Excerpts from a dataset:

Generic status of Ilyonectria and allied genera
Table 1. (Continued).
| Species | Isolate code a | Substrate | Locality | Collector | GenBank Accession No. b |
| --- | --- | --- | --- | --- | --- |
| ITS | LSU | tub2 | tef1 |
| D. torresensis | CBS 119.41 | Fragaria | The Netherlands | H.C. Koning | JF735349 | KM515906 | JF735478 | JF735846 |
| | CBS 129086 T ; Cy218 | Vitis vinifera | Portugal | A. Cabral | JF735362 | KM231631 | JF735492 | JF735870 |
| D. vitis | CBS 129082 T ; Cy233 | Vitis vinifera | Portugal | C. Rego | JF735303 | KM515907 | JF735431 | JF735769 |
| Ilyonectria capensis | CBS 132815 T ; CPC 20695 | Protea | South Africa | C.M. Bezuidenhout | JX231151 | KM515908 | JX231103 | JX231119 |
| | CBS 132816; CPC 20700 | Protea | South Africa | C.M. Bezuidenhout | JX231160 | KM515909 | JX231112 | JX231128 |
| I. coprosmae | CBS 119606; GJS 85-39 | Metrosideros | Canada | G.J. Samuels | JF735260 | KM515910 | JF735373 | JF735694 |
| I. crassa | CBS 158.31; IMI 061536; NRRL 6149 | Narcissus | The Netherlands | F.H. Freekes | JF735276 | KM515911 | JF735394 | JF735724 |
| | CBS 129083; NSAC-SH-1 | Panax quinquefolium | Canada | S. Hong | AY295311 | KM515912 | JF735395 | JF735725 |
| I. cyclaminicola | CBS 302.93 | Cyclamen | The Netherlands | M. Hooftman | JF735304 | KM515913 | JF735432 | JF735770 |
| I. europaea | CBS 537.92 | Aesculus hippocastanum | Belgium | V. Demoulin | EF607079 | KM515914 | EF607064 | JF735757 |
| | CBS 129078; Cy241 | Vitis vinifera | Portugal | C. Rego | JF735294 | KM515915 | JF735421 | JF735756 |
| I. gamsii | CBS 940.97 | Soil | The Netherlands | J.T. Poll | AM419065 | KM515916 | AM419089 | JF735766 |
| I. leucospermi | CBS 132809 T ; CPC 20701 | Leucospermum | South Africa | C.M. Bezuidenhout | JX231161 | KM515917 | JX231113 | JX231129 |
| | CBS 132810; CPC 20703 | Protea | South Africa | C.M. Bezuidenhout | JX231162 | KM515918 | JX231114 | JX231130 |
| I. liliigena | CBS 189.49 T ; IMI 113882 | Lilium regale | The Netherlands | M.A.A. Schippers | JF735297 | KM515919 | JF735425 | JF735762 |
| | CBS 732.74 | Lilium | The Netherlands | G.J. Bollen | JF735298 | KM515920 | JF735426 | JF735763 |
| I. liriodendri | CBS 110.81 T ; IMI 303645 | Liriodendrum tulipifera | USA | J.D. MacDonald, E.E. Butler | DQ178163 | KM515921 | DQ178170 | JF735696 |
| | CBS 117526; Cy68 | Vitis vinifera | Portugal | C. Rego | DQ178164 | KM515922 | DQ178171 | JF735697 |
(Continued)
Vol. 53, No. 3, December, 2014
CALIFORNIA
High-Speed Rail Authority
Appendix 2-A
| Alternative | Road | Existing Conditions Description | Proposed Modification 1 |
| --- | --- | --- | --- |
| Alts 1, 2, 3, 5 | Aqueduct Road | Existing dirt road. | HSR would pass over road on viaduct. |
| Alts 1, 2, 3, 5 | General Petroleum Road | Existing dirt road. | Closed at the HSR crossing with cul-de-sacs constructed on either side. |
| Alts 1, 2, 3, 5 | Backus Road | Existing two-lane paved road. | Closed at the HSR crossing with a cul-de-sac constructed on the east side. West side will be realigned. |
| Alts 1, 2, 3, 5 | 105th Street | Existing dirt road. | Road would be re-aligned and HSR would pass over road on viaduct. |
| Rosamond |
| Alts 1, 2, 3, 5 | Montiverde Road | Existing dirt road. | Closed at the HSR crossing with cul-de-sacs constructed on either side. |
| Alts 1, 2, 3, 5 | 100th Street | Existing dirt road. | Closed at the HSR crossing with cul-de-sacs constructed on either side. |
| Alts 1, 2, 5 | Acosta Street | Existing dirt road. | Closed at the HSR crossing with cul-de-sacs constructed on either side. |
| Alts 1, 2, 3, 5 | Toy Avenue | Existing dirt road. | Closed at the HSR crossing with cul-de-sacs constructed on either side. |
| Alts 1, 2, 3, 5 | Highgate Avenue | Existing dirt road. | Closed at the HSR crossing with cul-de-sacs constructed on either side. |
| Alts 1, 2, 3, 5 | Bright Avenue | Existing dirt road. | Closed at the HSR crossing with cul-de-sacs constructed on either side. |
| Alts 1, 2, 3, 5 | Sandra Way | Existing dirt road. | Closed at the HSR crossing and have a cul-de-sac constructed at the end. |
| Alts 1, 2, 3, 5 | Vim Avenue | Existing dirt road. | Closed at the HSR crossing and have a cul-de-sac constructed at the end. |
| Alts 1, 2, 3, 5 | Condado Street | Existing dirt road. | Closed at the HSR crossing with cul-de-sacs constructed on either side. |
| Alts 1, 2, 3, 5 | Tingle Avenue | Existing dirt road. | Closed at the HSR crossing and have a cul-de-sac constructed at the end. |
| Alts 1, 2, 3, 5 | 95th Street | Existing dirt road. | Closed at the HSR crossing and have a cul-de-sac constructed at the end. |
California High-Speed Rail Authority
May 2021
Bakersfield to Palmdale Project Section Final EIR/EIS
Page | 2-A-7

▸ **ACTIVITY**
Nothing but the lines with "sacs" should be returned, copied from the entries above.

▸ **RESPONSE AREA**
| Alts 1, 2, 3, 5 | General Petroleum Road | Existing dirt road. | Closed at the HSR crossing with cul-de-sacs constructed on either side. |
| Alts 1, 2, 3, 5 | Montiverde Road | Existing dirt road. | Closed at the HSR crossing with cul-de-sacs constructed on either side. |
| Alts 1, 2, 3, 5 | 100th Street | Existing dirt road. | Closed at the HSR crossing with cul-de-sacs constructed on either side. |
| Alts 1, 2, 5 | Acosta Street | Existing dirt road. | Closed at the HSR crossing with cul-de-sacs constructed on either side. |
| Alts 1, 2, 3, 5 | Toy Avenue | Existing dirt road. | Closed at the HSR crossing with cul-de-sacs constructed on either side. |
| Alts 1, 2, 3, 5 | Highgate Avenue | Existing dirt road. | Closed at the HSR crossing with cul-de-sacs constructed on either side. |
| Alts 1, 2, 3, 5 | Bright Avenue | Existing dirt road. | Closed at the HSR crossing with cul-de-sacs constructed on either side. |
| Alts 1, 2, 3, 5 | Condado Street | Existing dirt road. | Closed at the HSR crossing with cul-de-sacs constructed on either side. |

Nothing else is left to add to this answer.